Managed Hosting Showstoppers

Keep in mind that there are several "dealbreaker" lines of demarcation which make it so that going with an easier-to-use ("managed") hosting system choice like Mosso's Cloud Sites solution ($100+/month - CMI has a Cloud Sites account, but it's currently not being used for the live site) is impossible or causes certain key requirements to go unmet. In order of importance:

  1. SSH Access - there is NO SSH access (no Shell) in Cloud Sites (or in most Managed Hosting environments)
  2. PHP library changes - certain key libraries, like ffmpeg, uploadprogress, GD
  3. increased PHP memory allocation - even if you can customize your memory allocation, often the maximum is too low to be optimum for Drupal
  4. .htaccess or phpconfig customization - often the "Managed Hosting" solutions allow limited or NO customization of the environment. And, unless the servers are already pre-configured to be perfeect for Drupal, this inability makes this option a de facto non-starter, because Drupal REQUIRES certain cusomizations in order to function at all.

Mosso's Cloud Servers solution is a "VPS" or "Virtual Private Hosting" solution.  and is what we're currently using for the live site. We can stand up as many servers as we need (pretty much), in minutes, and configure them the way we want to. Standing up a new server to be ready to site-worthy can take a matter of minutes or hours, depending on the amount of customization involved.

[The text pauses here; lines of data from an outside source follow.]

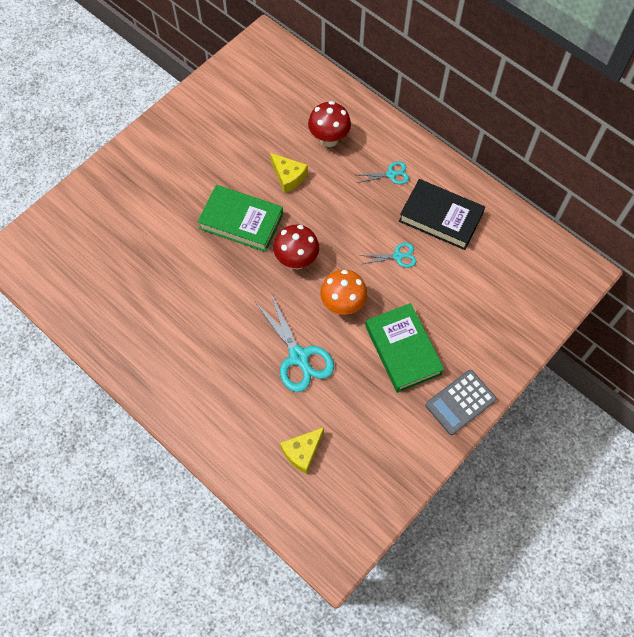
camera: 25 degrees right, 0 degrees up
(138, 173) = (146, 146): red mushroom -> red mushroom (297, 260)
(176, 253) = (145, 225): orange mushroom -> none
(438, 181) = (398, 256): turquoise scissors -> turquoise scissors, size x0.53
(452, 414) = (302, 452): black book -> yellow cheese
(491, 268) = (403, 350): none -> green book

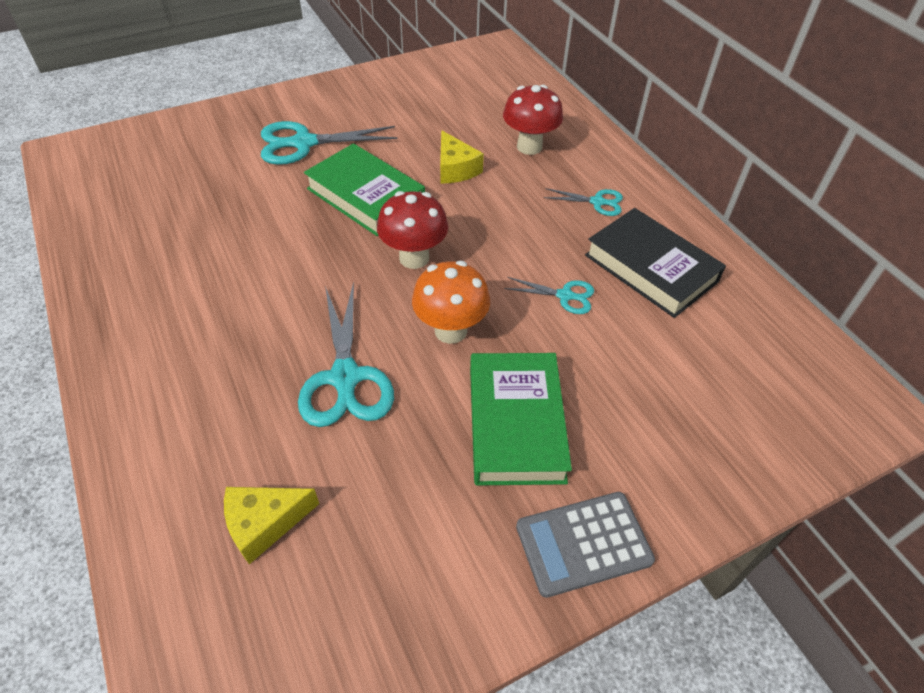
camera: 20 degrees right, 15 degrees down
(173, 189) = (303, 143): none -> turquoise scissors

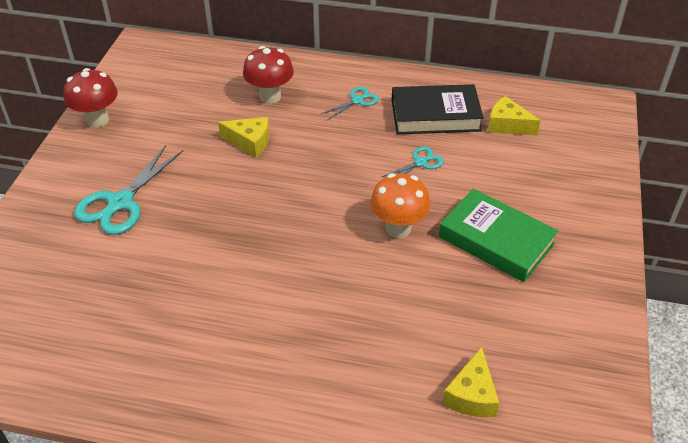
camera: 50 degrees left, 5 degrees down
(345, 378) = (390, 299): turquoise scissors -> none
(365, 196) = (224, 201): green book -> none
(414, 258) = (315, 210): red mushroom -> red mushroom (97, 120)
(583, 543) = (595, 260): grey calculator -> none
(713, 335) = (507, 125): none -> yellow cheese

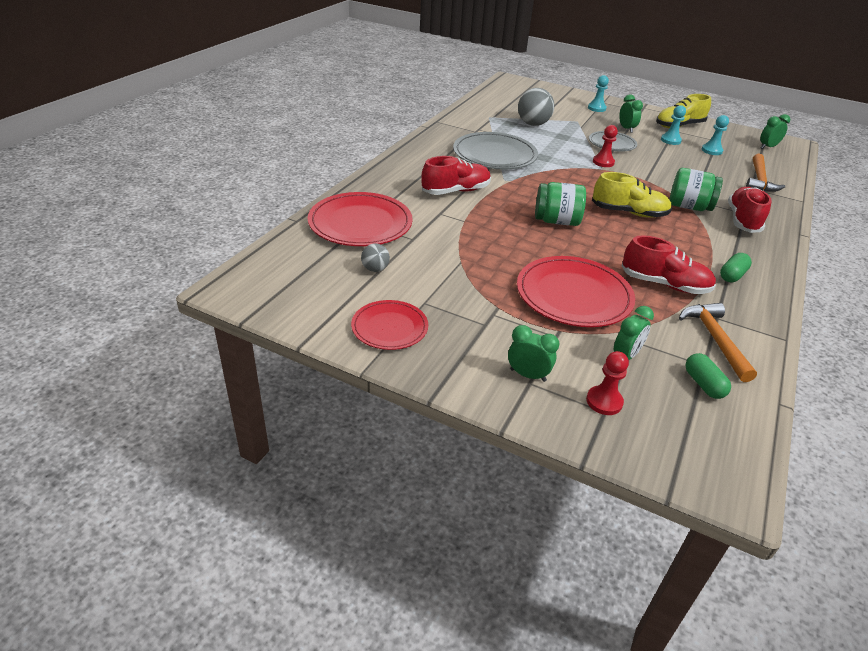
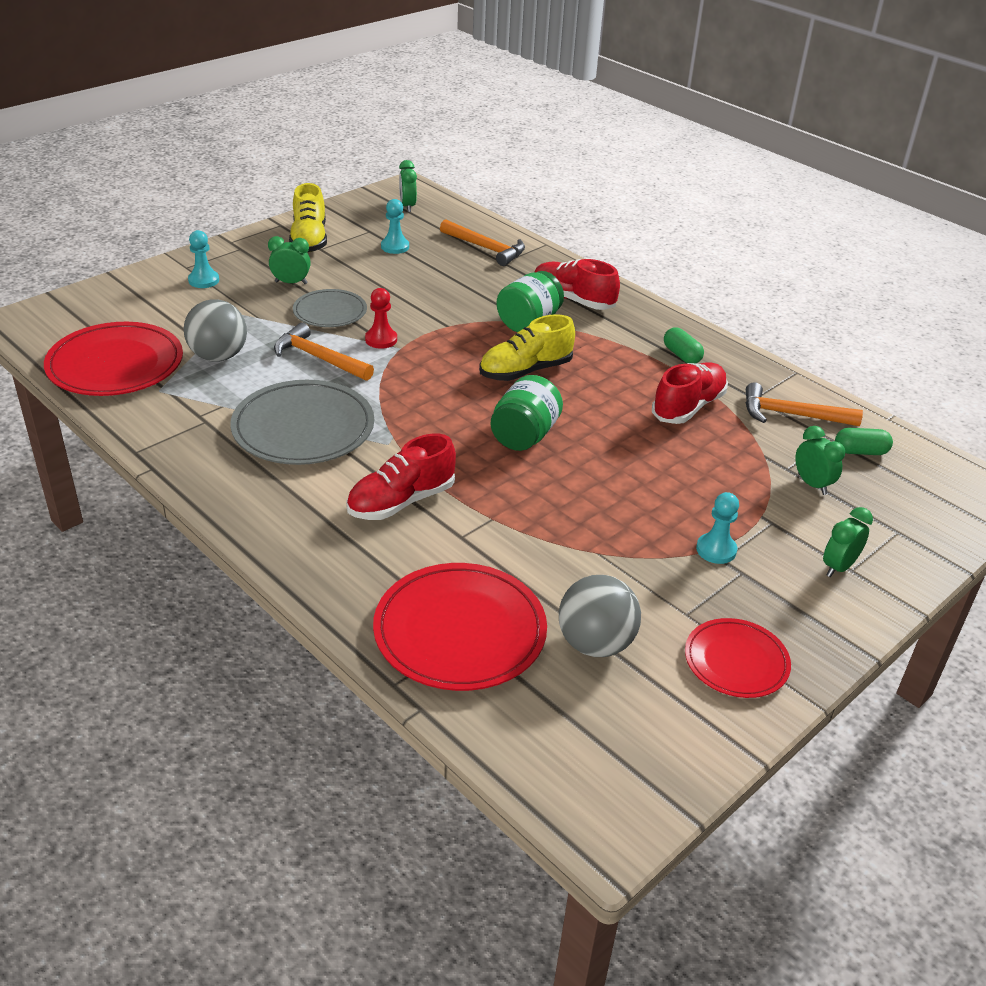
camera: 70 degrees left, 0 degrees up
(375, 269) = (595, 644): grey ball -> grey ball, size x1.88
(456, 191) = (401, 501): red shoe -> red shoe turned 120 degrees counterclockwise
(562, 148) = (319, 358): none -> orange hammer
(573, 295) = (696, 481): red plate -> red plate (115, 365)
(604, 401) = (883, 526): red pawn -> none
(629, 213) = (525, 371): yellow shoe -> yellow shoe turned 150 degrees counterclockwise
(670, 140) = (348, 263): turquoise pawn -> turquoise pawn (716, 550)

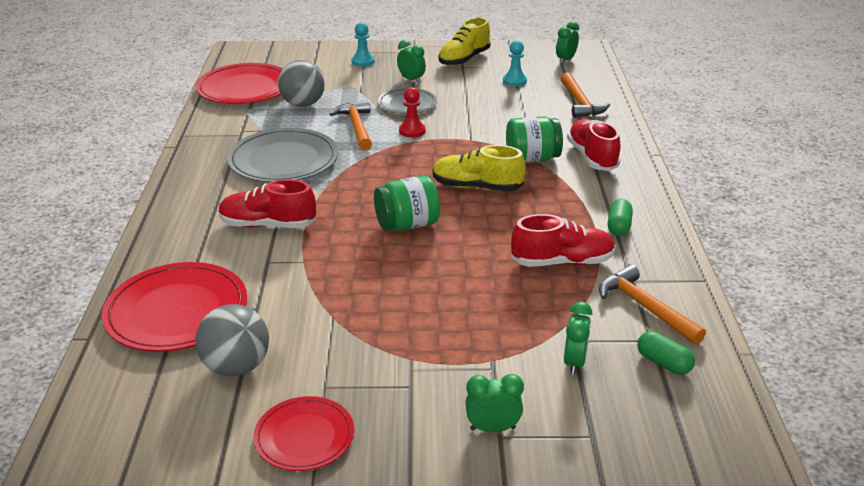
camera: 45 degrees right, 5 degrees down
(716, 550) = (416, 361): turquoise pawn -> none

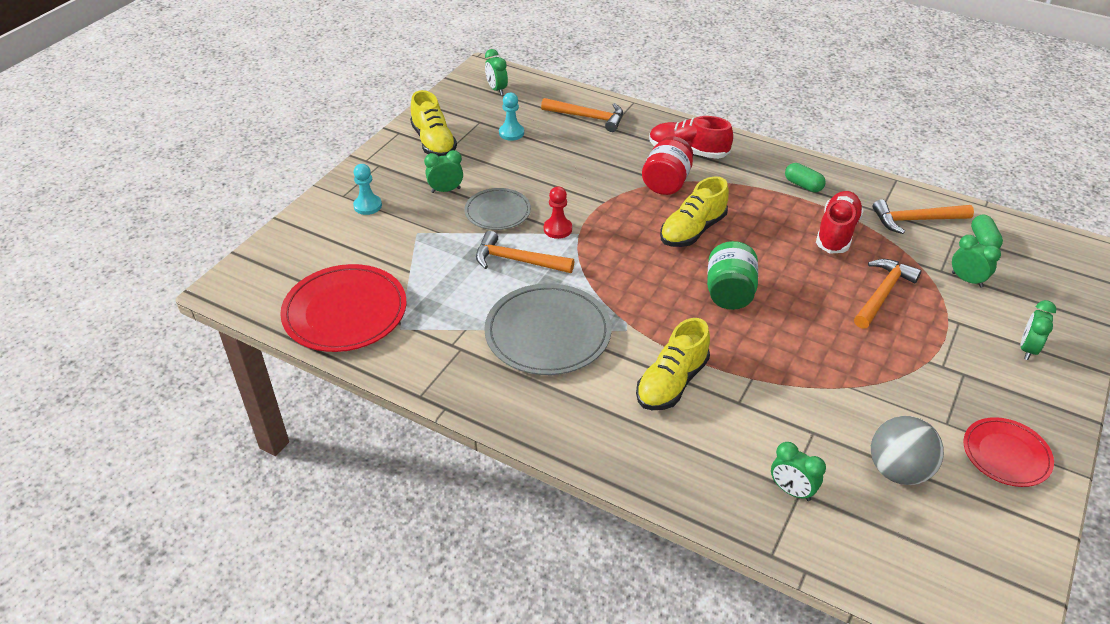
camera: 60 degrees left, 10 degrees up
(177, 311) = (791, 490): red plate -> green clock
(268, 225) = (671, 382): red shoe -> yellow shoe
(303, 104) = (430, 280): grey ball -> none
(491, 309) = (882, 294): none -> orange hammer
(532, 159) = (666, 182): green jar -> red jar
(663, 363) = (983, 241): green capsule -> green capsule turned 75 degrees counterclockwise

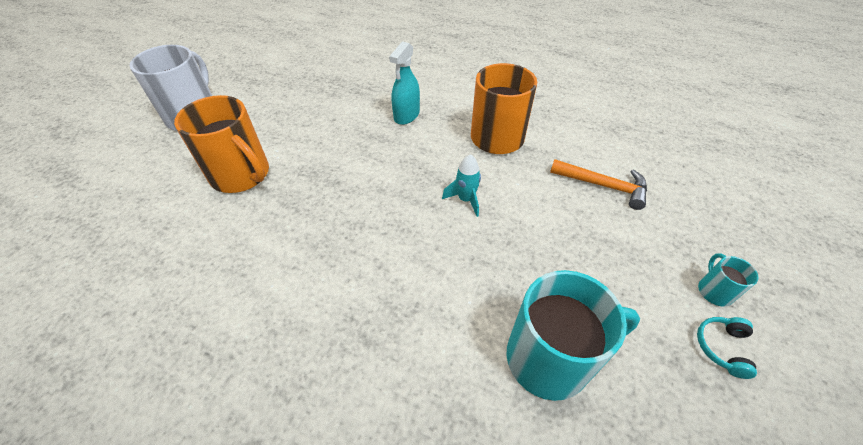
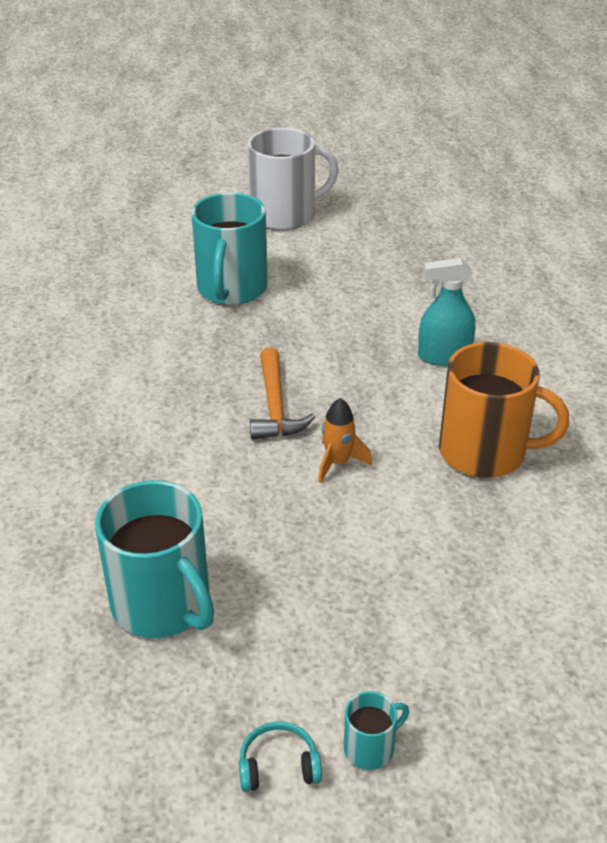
camera: 60 degrees right, 10 degrees down
(241, 175) = (231, 289): orange mug -> turquoise mug
(465, 200) = (338, 463): turquoise rocket -> orange rocket
(603, 186) = (483, 587): orange hammer -> orange hammer (275, 406)

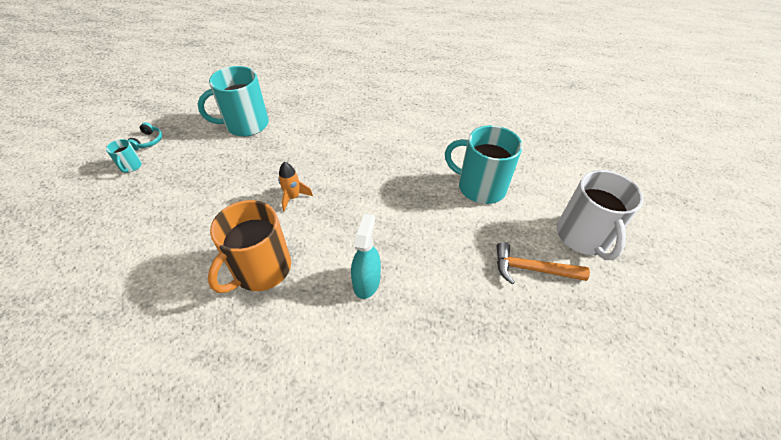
camera: 105 degrees right, 10 degrees up
(275, 406) = (353, 183): orange hammer -> orange hammer (532, 269)

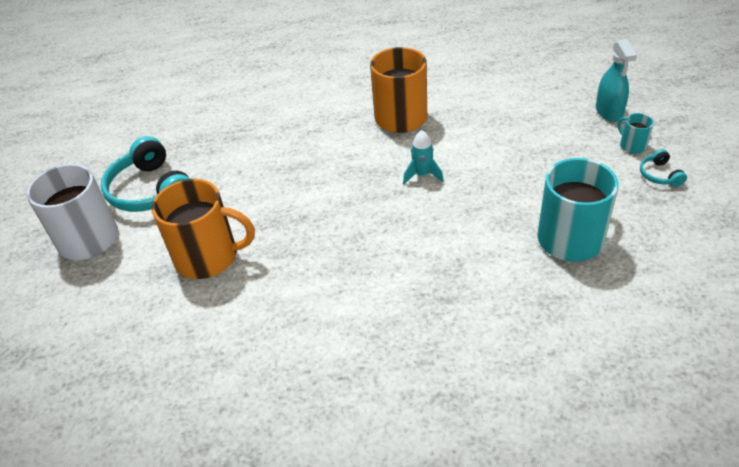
camera: 165 degrees right, 5 degrees down
(293, 197) = (422, 175): orange rocket -> turquoise rocket
(366, 282) = (304, 136): turquoise spray bottle -> turquoise spray bottle (609, 111)
(480, 187) = (208, 257): turquoise mug -> orange mug
(532, 269) = (151, 191): orange hammer -> turquoise headphones

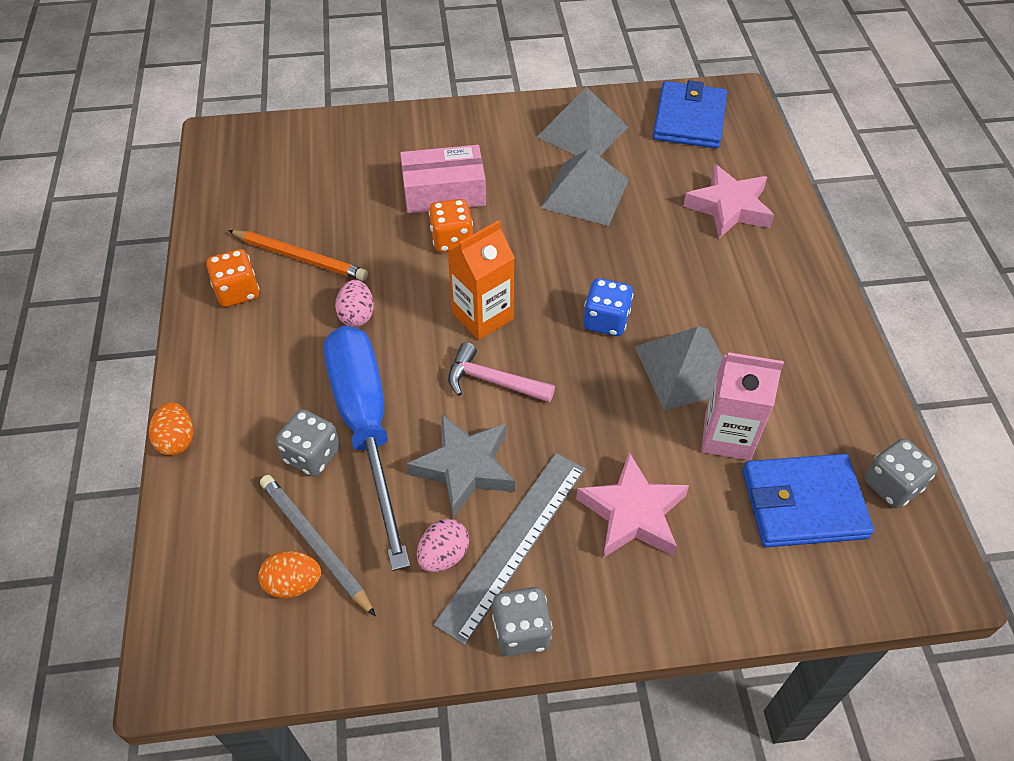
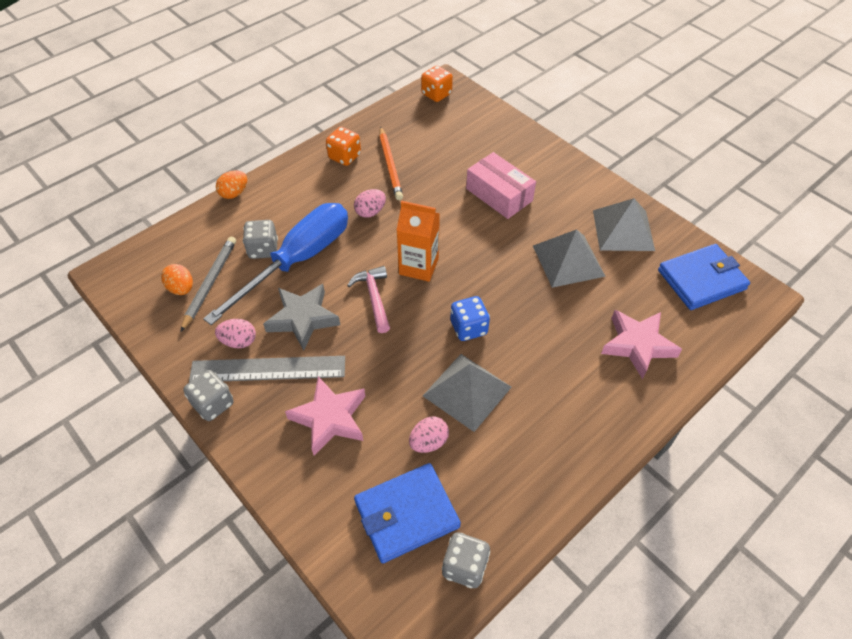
camera: 55 degrees right, 0 degrees up
(452, 240) = (464, 219): orange dice -> orange dice (436, 94)
(727, 436) = (428, 442): pink carton -> pink egg
(803, 504) = (406, 514): blue wallet -> blue wallet turned 75 degrees counterclockwise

None of the issues above are obstacles when using Cloud Servers, BUT all sysadmin duties are my responsibility, and I can only use Mosso for advice up to the limits of their good will (unless the problem resides with the server itself - in which case they provide excellent support). This option is cheaper and more flexible, and can be scaled just as well or better than Cloud Sites - it just requires the expertise to do so.